The Carr Government must respond to the paper. New South Wales has 125 places and 2,200 residents. It is a chain of shame. Problems include resident abuse; errors in administering medication; poor behaviour management practices; unsuitable and inappropriate clothing; inadequate nutrition practices; inadequate assessment of medical problems, including mental health problems and inadequate access to medical treatment; the physical condition of facilities, such as those that are run-down and unclean; a lack of meaningful activities for residents to participate in; a breach of licence conditions, such as inadequate staff numbers; the overcharging of residents; and the indifference to the needs of residents and basic human rights. Vulnerable people are housed in private institutions that need strong government supervision. In these circumstances, private institutions for profit are not appropriate. This matter must be monitored by the Government. The paper cites the following case study:
Karl had been resident in one boarding house and as a result of its closure had been moved to another boarding house. Karl did not settle in well and exhibited very challenging behaviour such as being aggressive, violent and smearing faeces. An appointment with a local doctor was arranged as Karl had arrived with a medication sheet which contained a notation for ear-drops but no indication of what type of ear-drops or any other details of ear infection.

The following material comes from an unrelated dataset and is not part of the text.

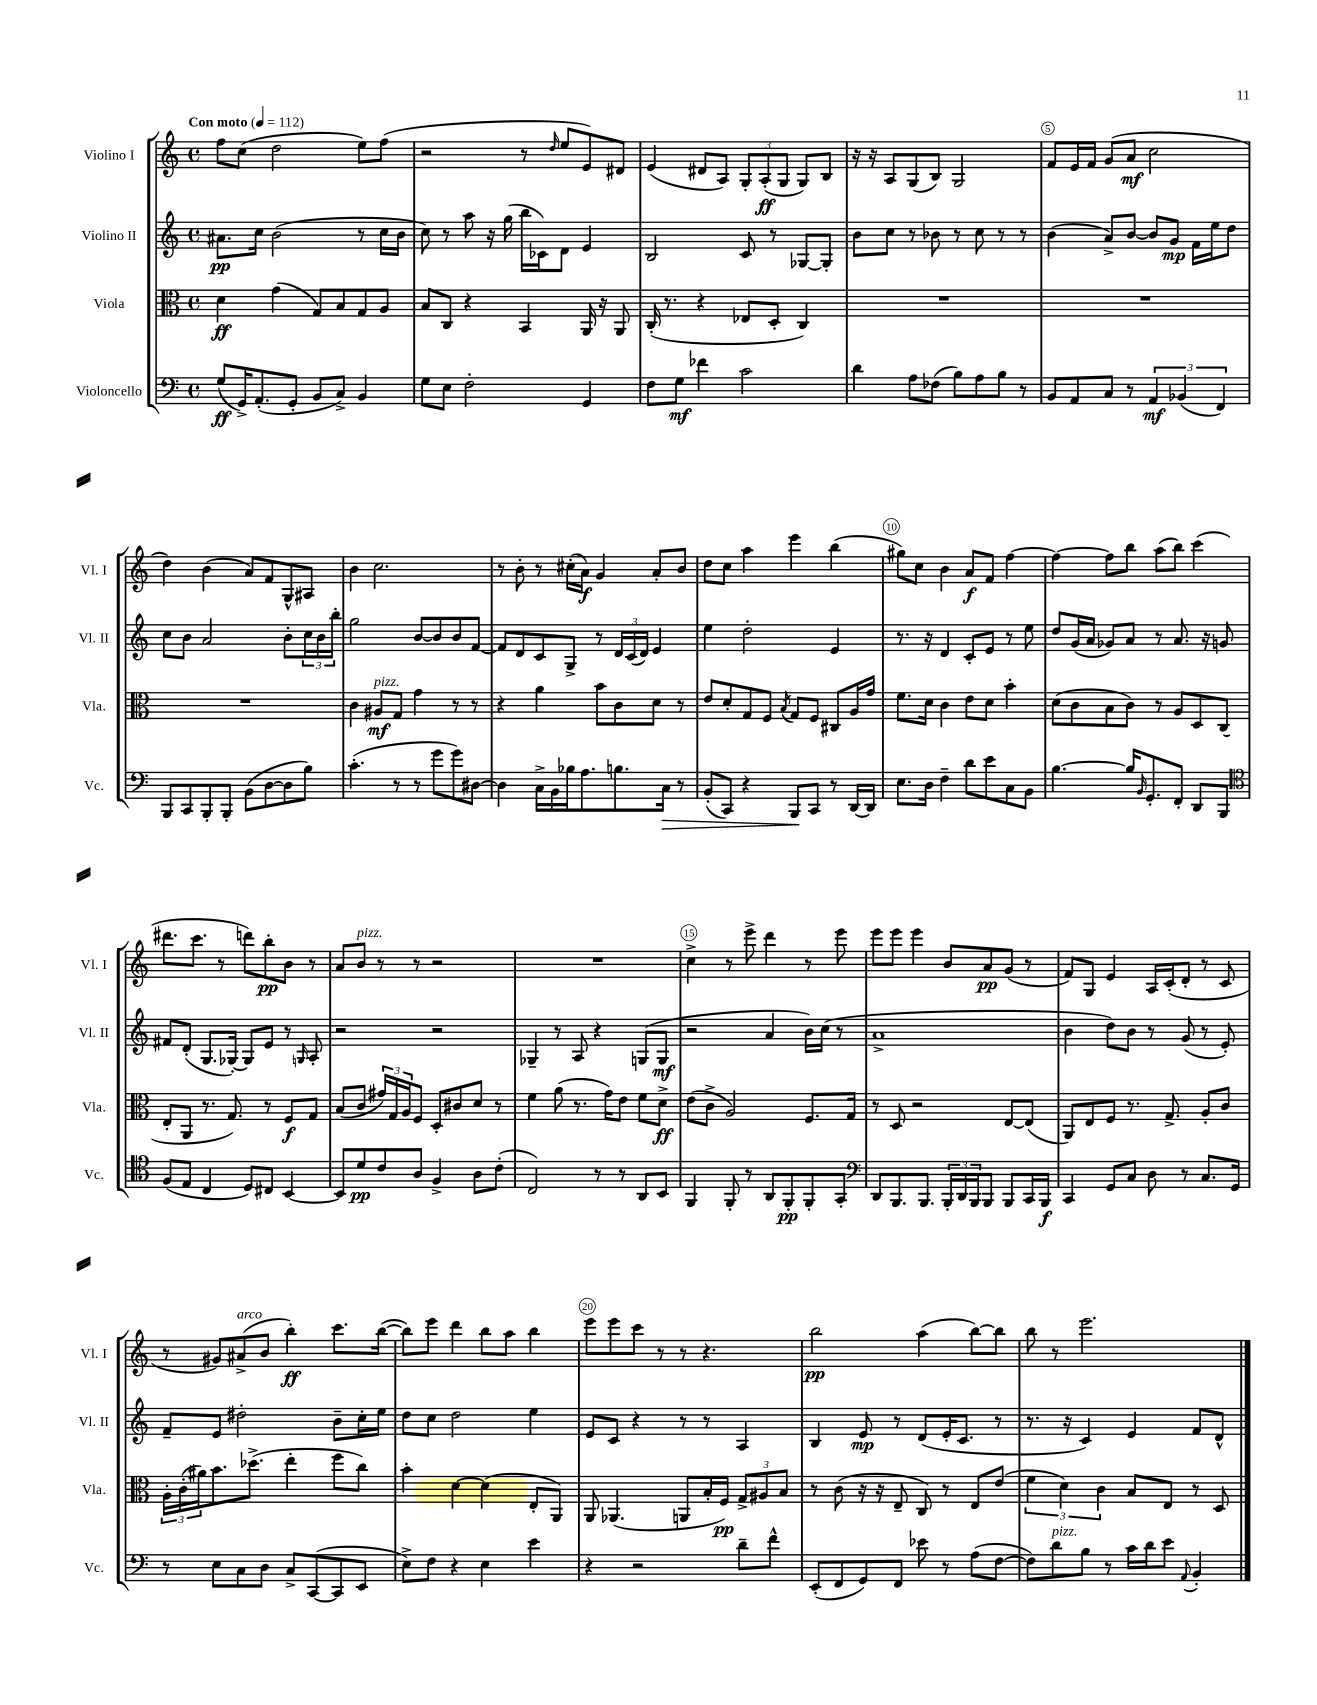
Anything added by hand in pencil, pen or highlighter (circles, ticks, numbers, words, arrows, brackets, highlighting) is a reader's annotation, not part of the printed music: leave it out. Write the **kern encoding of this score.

The doctor examined Karl’s ear and removed four pieces of cotton wool. Behind the cotton wool were live maggots. The doctor later explained that he removed many things from ears but had never come across this before. He believed they could have been there for months.
Since receiving the treatment Karl has become more settled and does not exhibit the challenging behaviours any more.
This type of situation should not be allowed in New South Wales.
Motion agreed to.
House adjourned at 6.29 p.m. until Wednesday, 1 April 1998, at 2.30 p.m.